The study, conducted by researchers at the University of Pennsylvania and Temple University, found that overweight children were absent on average 20 percent more than their normal-weight peers.

The study also determined that body mass index, or BMI, is as significant a factor in determining absenteeism from school as age, race, socioeconomic status and gender, formerly the four main predictors.

This was the first study of how weight may affect school attendance.

The findings were published Saturday in the August issue of the journal Obesity.

The study analyzed more than a thousand 4th, 5th and 6th graders in the Philadelphia school system.

"At this young age, children are not necessarily experiencing the health problems that will likely confront them later in life unless serious intervention takes place," said Andrew B. Geier, a doctoral candidate in the Department of Psychology in the School of Arts and Sciences at the University of Pennsylvania.

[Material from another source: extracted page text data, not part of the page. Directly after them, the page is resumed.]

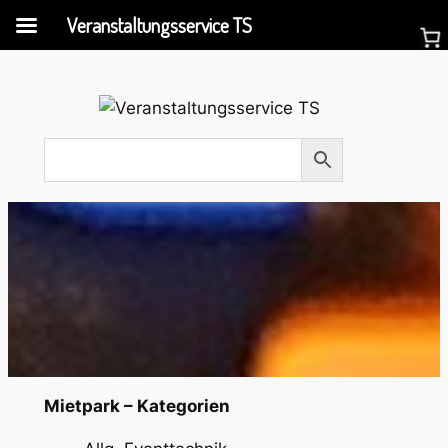
Veranstaltungsservice TS
Mietpark – Kategorien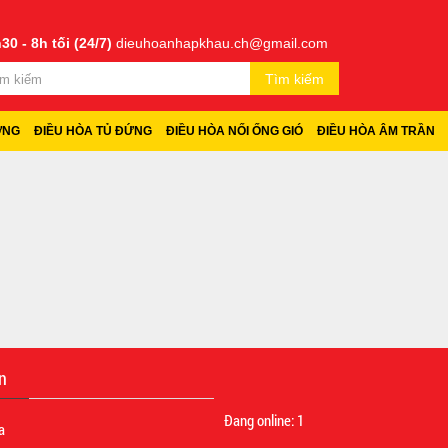
30 - 8h tối (24/7)
dieuhoanhapkhau.ch@gmail.com
Tìm kiếm
ỜNG
ĐIỀU HÒA TỦ ĐỨNG
ĐIỀU HÒA NỐI ỐNG GIÓ
ĐIỀU HÒA ÂM TRẦN
n
Đang online:
1
a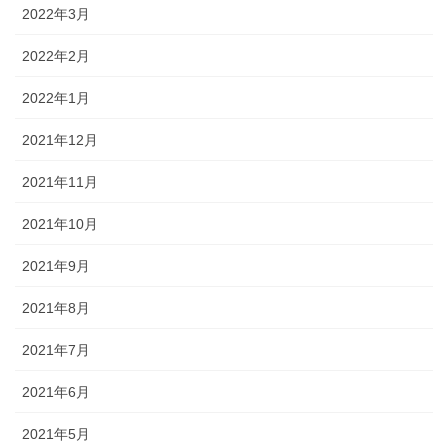
2022年3月
2022年2月
2022年1月
2021年12月
2021年11月
2021年10月
2021年9月
2021年8月
2021年7月
2021年6月
2021年5月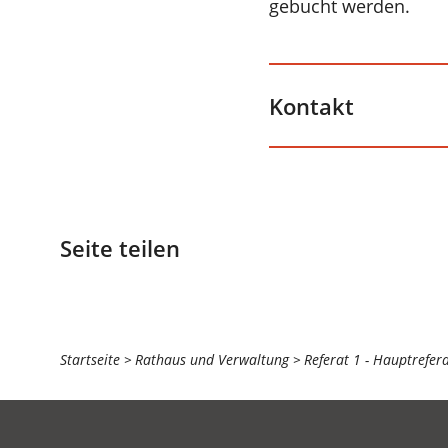
gebucht werden.
Kontakt
Seite teilen
Sie
Startseite
Rathaus und Verwaltung
Referat 1 - Hauptrefer
befinden
sich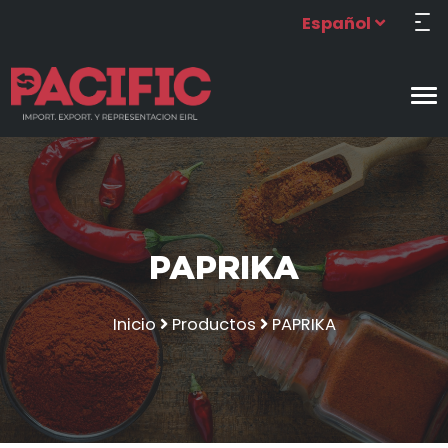
Español
PAPRIKA
Inicio
Productos
PAPRIKA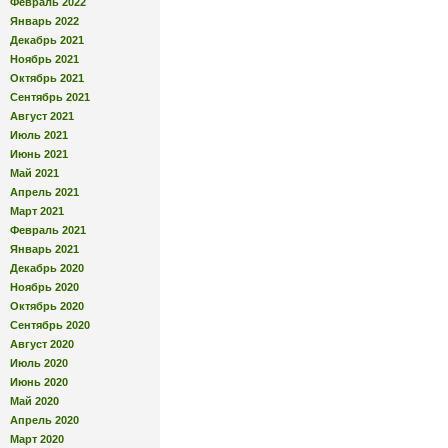
Февраль 2022
Январь 2022
Декабрь 2021
Ноябрь 2021
Октябрь 2021
Сентябрь 2021
Август 2021
Июль 2021
Июнь 2021
Май 2021
Апрель 2021
Март 2021
Февраль 2021
Январь 2021
Декабрь 2020
Ноябрь 2020
Октябрь 2020
Сентябрь 2020
Август 2020
Июль 2020
Июнь 2020
Май 2020
Апрель 2020
Март 2020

"However, they are missing school at a greater rate than their peers, setting themselves up for the negative fallout that accompanies absenteeism," he said.

What was keeping them from school, more than heath issues, is the stigma and the bullying that accompanies being overweight, Geier said, adding that future research should explore this additional, very damaging side effect of being overweight.

The disadvantages that arise from missing school such as increased drug use, increased rates of pregnancy and poor academic performance have been previously documented. Meanwhile, the rate of childhood obesity has tripled in the United States during the past 25 years.

The four indicators of increased absenteeism among school children have traditionally been race, socioeconomic status, age and gender. Young men from economically disadvantaged, minority populations were considered at greater risk for school absenteeism, and that remains true; however, in this study, BMI was a better indicator of poor classroom attendance than these traditional factors or any others.